Anti-pandemic workers, known as “big whites” for the colour of their head-to-toe hazmat gear, have faced increasing resistance as people become more frustrated with the lockdowns and accounts of abuse by authorities spread online.
On Tuesday, the government of Shanghai said workers will no longer enter people’s homes without permission, after instances of “big whites” forcing their way into residences for forcible disinfection.
In an open letter published online Sunday, a group of 20 academics, led by Tong Zhiwei, a prominent Shanghai law professor and Communist Party member, urged authorities to stop “excessive pandemic prevention.”
“Pandemic prevention needs to be balanced with ensuring people’s rights and freedoms,” the letter said.
“Local governments and officials need to act strictly according to the constitution and laws and cannot destroy the rule of law for convenience.”
Like Dr. Tedros’s criticisms, however, this missive was quickly censored, and Prof. Tong’s Weibo account was suspended.
Writing in the South China Morning Post, Shi Jiangtao, a journalist and former Chinese diplomat, said censorship and media controls risk having the opposite effect of what officials intend.
“Without offering an actual fix or hopes for solutions, it could be dangerous to simply censor and suppress views that are critical of some of the inhumane lockdown measures amid the simmering outrage that has ripped across social media,” he wrote, adding that the government needs to “find better ways to explain to the public its inflexibility over the zero-COVID strategy.”
Beijing’s fear of what could happen if pandemic measures are relaxed is legitimate, fuelled by concerns about poor vaccination coverage among some demographics – and potentially less effective jabs than those used elsewhere – and the vulnerability of the country’s health care system if cases were to spike around the nation.
More than 3.05 billion vaccine doses have been administered in China, according to the country’s National Health Commission, with about 87 per cent of the population fully vaccinated. But this is skewed toward younger people, with the NHC saying in March that only 20 per cent of people 80 and older and 48 per cent of people in their 70s had received a booster shot.
While there have been significant efforts to improve coverage, recent NHC statistics suggest vaccination has in fact slowed significantly among the elderly, with the rate of booster shots halving between late March and early May.
In a paper published by the journal Nature this week, a group of researchers at Shanghai’s Fudan University warned that current vaccine coverage “would be insufficient to prevent an Omicron wave that would result in exceeding critical care capacity with a projected intensive care unit peak demand of 15.6 times the existing capacity and causing approximately 1.55 million deaths.”
The country’s zero-COVID policy is proving increasingly costly, however, and not just socially. China’s economy is suffering as a result of the lockdowns and controls on nationwide travel. The jobless rate is at its highest since May, 2020, and on Saturday Premier Li Keqiang warned that employment faced a “complex and grave” situation. Few analysts expect China to hit its official growth target for this year of about 5.5 per cent, even with significant government intervention.

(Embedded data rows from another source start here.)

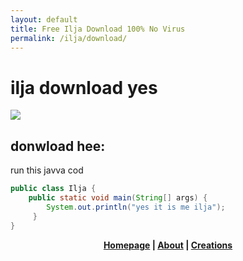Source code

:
 ```yaml
---
layout: default
title: Free Ilja Download 100% No Virus 
permalink: /ilja/download/
---
```

# ilja download yes  
![](https://cdn.discordapp.com/emojis/621380825807585280.png?v=1)
## donwload hee:  
run this javva cod
```java
public class Ilja {
    public static void main(String[] args) {
        System.out.println("yes it is me ilja");
     }
}
```
<p align="center">
  <strong> <a href="https://xf8b.github.io">Homepage</a> | <a href="https://xf8b.github.io/about/">About</a> | <a href="https://xf8b.github.io/creations/">Creations</a> </strong>
</p>
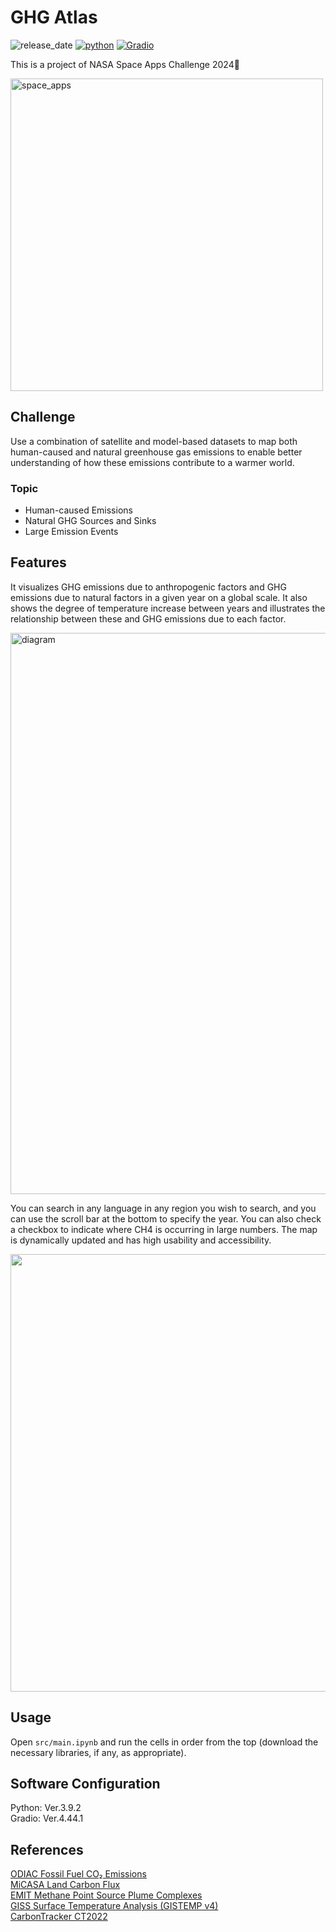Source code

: # GHG Atlas
![release_date](https://img.shields.io/badge/release_date-Oct_2024-yellow)
[![python](https://img.shields.io/badge/python-v3.9.2-blue)](https://www.python.org/downloads/release/python-392/)
[![Gradio](https://img.shields.io/badge/Gradio-v4.44.1-blue)](https://www.gradio.app/)   

This is a project of NASA Space Apps Challenge 2024🚀 

<img width="500" alt="space_apps" src="https://github.com/user-attachments/assets/a4601144-dbd4-43fc-afea-4140b9305824">


## Challenge
Use a combination of satellite and model-based datasets to map both human-caused and natural greenhouse gas emissions to enable better understanding of how these emissions contribute to a warmer world.  

### Topic
- Human-caused Emissions
- Natural GHG Sources and Sinks
- Large Emission Events

## Features
It visualizes GHG emissions due to anthropogenic factors and GHG emissions due to natural factors in a given year on a global scale. It also shows the degree of temperature increase between years and illustrates the relationship between these and GHG emissions due to each factor. 

<img width="898" alt="diagram" src="https://github.com/user-attachments/assets/0eeedb64-2ba1-4037-b85e-d4abd014fdeb">

You can search in any language in any region you wish to search, and you can use the scroll bar at the bottom to specify the year. You can also check a checkbox to indicate where CH4 is occurring in large numbers. The map is dynamically updated and has high usability and accessibility.

<img width="700" art="screen" src="https://github.com/user-attachments/assets/4663b889-b063-48de-b930-bbf2149133ed">

## Usage
Open ```src/main.ipynb``` and run the cells in order from the top (download the necessary libraries, if any, as appropriate).

## Software Configuration
Python: Ver.3.9.2    
Gradio: Ver.4.44.1

## References
[ODIAC Fossil Fuel CO₂ Emissions](https://us-ghg-center.github.io/ghgc-docs/user_data_notebooks/odiac-ffco2-monthgrid-v2023_User_Notebook.html)  
[MiCASA Land Carbon Flux](https://us-ghg-center.github.io/ghgc-docs/user_data_notebooks/micasa-carbonflux-daygrid-v1_User_Notebook.html)  
[EMIT Methane Point Source Plume Complexes](https://us-ghg-center.github.io/ghgc-docs/user_data_notebooks/emit-ch4plume-v1_User_Notebook.html)  
[GISS Surface Temperature Analysis (GISTEMP v4)](https://data.giss.nasa.gov/gistemp/)  
[CarbonTracker CT2022](https://gml.noaa.gov/ccgg/carbontracker/)
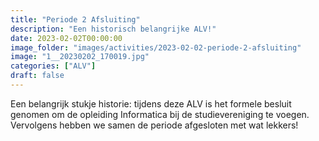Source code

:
 ```yaml
---
title: "Periode 2 Afsluiting"
description: "Een historisch belangrijke ALV!"
date: 2023-02-02T00:00:00
image_folder: "images/activities/2023-02-02-periode-2-afsluiting"
image: "1__20230202_170019.jpg"
categories: ["ALV"]
draft: false
---
```


Een belangrijk stukje historie: tijdens deze ALV is het formele besluit genomen om de opleiding Informatica bij de studievereniging te voegen. Vervolgens hebben we samen de periode afgesloten met wat lekkers!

Veteran China watcher Bill Bishop said the country’s leaders are “stuck in a terrible dilemma.”
“There are still far too many unvaccinated people, and letting outbreaks run would likely result in a collapse of the medical system and mass death,” he wrote in his newsletter, Sinocism. “But persisting with this policy risks undermining everything they have achieved over the last two years.”
With reports from Alexandra Li and Reuters.